La nouvelle stratégie a largement porté ses fruits, la banque déclarant en 2022 son meilleur bénéfice depuis 15 ans, plus du double de celui de l’année précédente.

Sa performance a été soutenue par une augmentation de 7% de son chiffre d’affaires à 27,2 milliards d’euros, le plus élevé depuis 2016.

Pourtant, il est devenu un centre de préoccupation des investisseurs lors de la dernière crise bancaire, déclenchée par les turbulences des prêteurs régionaux américains et la prise de contrôle du Credit Suisse.
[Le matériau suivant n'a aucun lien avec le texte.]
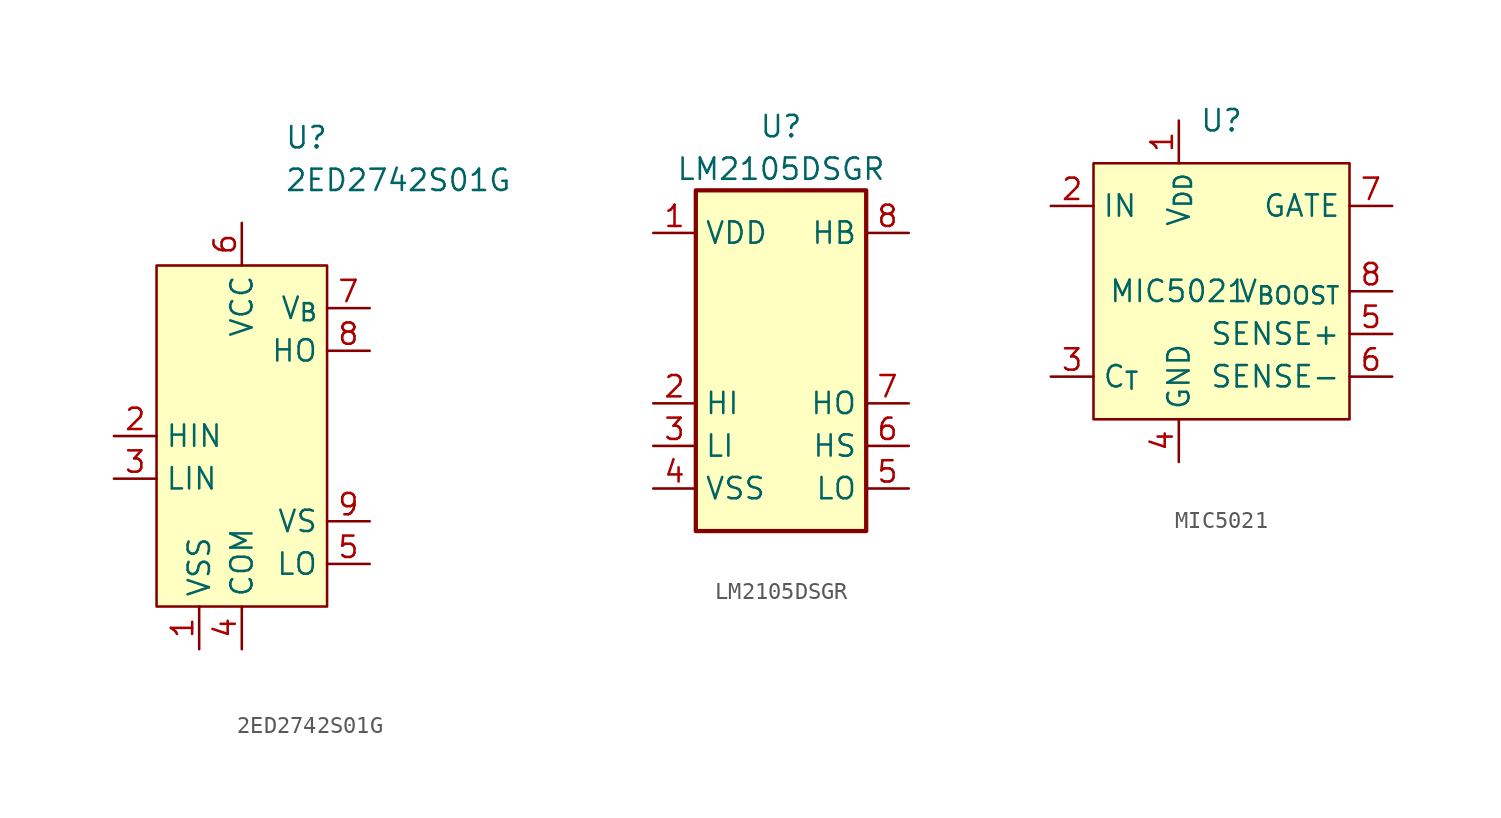
<source format=kicad_sym>
(kicad_symbol_lib
  (version 20231120)
  (generator "kicad_symbol_editor")
  (generator_version "8.0")
  (symbol "2ED2742S01G"
    (property "Reference" "U"
      (at 2.54 17.78 0)
      (effects (font (size 1.27 1.27)) (justify left)))
    (property "Value" "2ED2742S01G"
      (at 2.54 15.24 0)
      (effects (font (size 1.27 1.27)) (justify left)))
    (symbol "2ED2742S01G_0_0"
      (pin power_in line (at -2.54 -12.7 90) (length 2.54) (name "VSS" (effects (font (size 1.27 1.27)))) (number "1" (effects (font (size 1.27 1.27)))))
      (pin input line (at -7.62 0 0) (length 2.54) (name "HIN" (effects (font (size 1.27 1.27)))) (number "2" (effects (font (size 1.27 1.27)))))
      (pin input line (at -7.62 -2.54 0) (length 2.54) (name "LIN" (effects (font (size 1.27 1.27)))) (number "3" (effects (font (size 1.27 1.27)))))
      (pin power_in line (at 0 -12.7 90) (length 2.54) (name "COM" (effects (font (size 1.27 1.27)))) (number "4" (effects (font (size 1.27 1.27)))))
      (pin output line (at 7.62 -7.62 180) (length 2.54) (name "LO" (effects (font (size 1.27 1.27)))) (number "5" (effects (font (size 1.27 1.27)))))
      (pin power_in line (at 0 12.7 270) (length 2.54) (name "VCC" (effects (font (size 1.27 1.27)))) (number "6" (effects (font (size 1.27 1.27)))))
      (pin passive line (at 7.62 7.62 180) (length 2.54) (name "V_{B}" (effects (font (size 1.27 1.27)))) (number "7" (effects (font (size 1.27 1.27)))))
      (pin output line (at 7.62 5.08 180) (length 2.54) (name "HO" (effects (font (size 1.27 1.27)))) (number "8" (effects (font (size 1.27 1.27)))))
      (pin passive line (at 7.62 -5.08 180) (length 2.54) (name "VS" (effects (font (size 1.27 1.27)))) (number "9" (effects (font (size 1.27 1.27))))))
    (symbol "2ED2742S01G_1_0"
      (pin no_connect line (at -5.08 5.08 0) (length 2.54) hide (name "NC" (effects (font (size 1.27 1.27)))) (number "10" (effects (font (size 1.27 1.27)))))
      (pin passive line (at -2.54 -12.7 90) (length 2.54) hide (name "VSS" (effects (font (size 1.27 1.27)))) (number "11" (effects (font (size 1.27 1.27))))))
    (symbol "2ED2742S01G_1_1"
      (rectangle (start -5.08 10.16) (end 5.08 -10.16) (stroke (width 0) (type default)) (fill (type background)))))
  (symbol "LM2105DSGR"
    (property "Reference" "U"
      (at 0 13.97 0)
      (effects (font (size 1.27 1.27))))
    (property "Value" "LM2105DSGR"
      (at 0 11.43 0)
      (effects (font (size 1.27 1.27))))
    (symbol "LM2105DSGR_0_1"
      (rectangle (start -5.08 -10.16) (end 5.08 10.16) (stroke (width 0.254) (type default)) (fill (type background))))
    (symbol "LM2105DSGR_1_1"
      (pin power_in line (at -7.62 7.62 0) (length 2.54) (name "VDD" (effects (font (size 1.27 1.27)))) (number "1" (effects (font (size 1.27 1.27)))))
      (pin input line (at -7.62 -2.54 0) (length 2.54) (name "HI" (effects (font (size 1.27 1.27)))) (number "2" (effects (font (size 1.27 1.27)))))
      (pin input line (at -7.62 -5.08 0) (length 2.54) (name "LI" (effects (font (size 1.27 1.27)))) (number "3" (effects (font (size 1.27 1.27)))))
      (pin power_in line (at -7.62 -7.62 0) (length 2.54) (name "VSS" (effects (font (size 1.27 1.27)))) (number "4" (effects (font (size 1.27 1.27)))))
      (pin output line (at 7.62 -7.62 180) (length 2.54) (name "LO" (effects (font (size 1.27 1.27)))) (number "5" (effects (font (size 1.27 1.27)))))
      (pin passive line (at 7.62 -5.08 180) (length 2.54) (name "HS" (effects (font (size 1.27 1.27)))) (number "6" (effects (font (size 1.27 1.27)))))
      (pin output line (at 7.62 -2.54 180) (length 2.54) (name "HO" (effects (font (size 1.27 1.27)))) (number "7" (effects (font (size 1.27 1.27)))))
      (pin passive line (at 7.62 7.62 180) (length 2.54) (name "HB" (effects (font (size 1.27 1.27)))) (number "8" (effects (font (size 1.27 1.27)))))
      (pin passive line (at -7.62 -7.62 0) (length 2.54) hide (name "VSS" (effects (font (size 1.27 1.27)))) (number "9" (effects (font (size 1.27 1.27)))))))
  (symbol "MIC5021"
    (property "Reference" "U"
      (at 0 10.16 0)
      (effects (font (size 1.27 1.27))))
    (property "Value" "MIC5021"
      (at -2.54 0 0)
      (effects (font (size 1.27 1.27))))
    (symbol "MIC5021_0_0"
      (pin power_in line (at -2.54 10.16 270) (length 2.54) (name "V_{DD}" (effects (font (size 1.27 1.27)))) (number "1" (effects (font (size 1.27 1.27)))))
      (pin input line (at -10.16 5.08 0) (length 2.54) (name "IN" (effects (font (size 1.27 1.27)))) (number "2" (effects (font (size 1.27 1.27)))))
      (pin passive line (at -10.16 -5.08 0) (length 2.54) (name "C_{T}" (effects (font (size 1.27 1.27)))) (number "3" (effects (font (size 1.27 1.27)))))
      (pin power_in line (at -2.54 -10.16 90) (length 2.54) (name "GND" (effects (font (size 1.27 1.27)))) (number "4" (effects (font (size 1.27 1.27)))))
      (pin input line (at 10.16 -2.54 180) (length 2.54) (name "SENSE+" (effects (font (size 1.27 1.27)))) (number "5" (effects (font (size 1.27 1.27)))))
      (pin input line (at 10.16 -5.08 180) (length 2.54) (name "SENSE-" (effects (font (size 1.27 1.27)))) (number "6" (effects (font (size 1.27 1.27)))))
      (pin output line (at 10.16 5.08 180) (length 2.54) (name "GATE" (effects (font (size 1.27 1.27)))) (number "7" (effects (font (size 1.27 1.27)))))
      (pin passive line (at 10.16 0 180) (length 2.54) (name "V_{BOOST}" (effects (font (size 1.27 1.27)))) (number "8" (effects (font (size 1.27 1.27))))))
    (symbol "MIC5021_1_1"
      (rectangle (start -7.62 7.62) (end 7.62 -7.62) (stroke (width 0) (type default)) (fill (type background))))))
</source>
Ses actions ont chuté de 14% vendredi alors que le coût de l’assurance contre le défaut de paiement de la banque sur sa dette a bondi.

Les autorités allemandes affirment que le système financier du pays reste stable et le chancelier Olaf Scholz a insisté vendredi sur le fait qu’il n’y avait aucune raison de s’inquiéter pour la Deutsche Bank.

Le prêteur « a modernisé et organisé son fonctionnement. C’est une banque très rentable. Il n’y a aucune raison de s’inquiéter », a-t-il déclaré après un sommet des dirigeants européens à Bruxelles.

– PDG moteur du changement –

La couture a pris les rênes de la banque en avril 2018, après des chutes massives du cours de son action et à un moment où les marchés restaient sceptiques quant à la possibilité pour le groupe de changer de cap.

Il y avait des doutes qu’il était la bonne personne pour le poste – il venait de l’intérieur de la Deutsche Bank, avait commencé comme apprenti dans l’une des succursales du groupe et avait une formation dans la banque de détail.

Mais cinq ans plus tard, le PDG, aujourd’hui âgé de 52 ans, a été crédité d’avoir conduit un redressement largement réussi. Son mandat a été renouvelé plus tôt que prévu en 2021 et court désormais jusqu’en 2026.

La même année, il a été nommé président du lobby allemand de la banque privée, renforçant son influence dans le monde des affaires et politique allemand.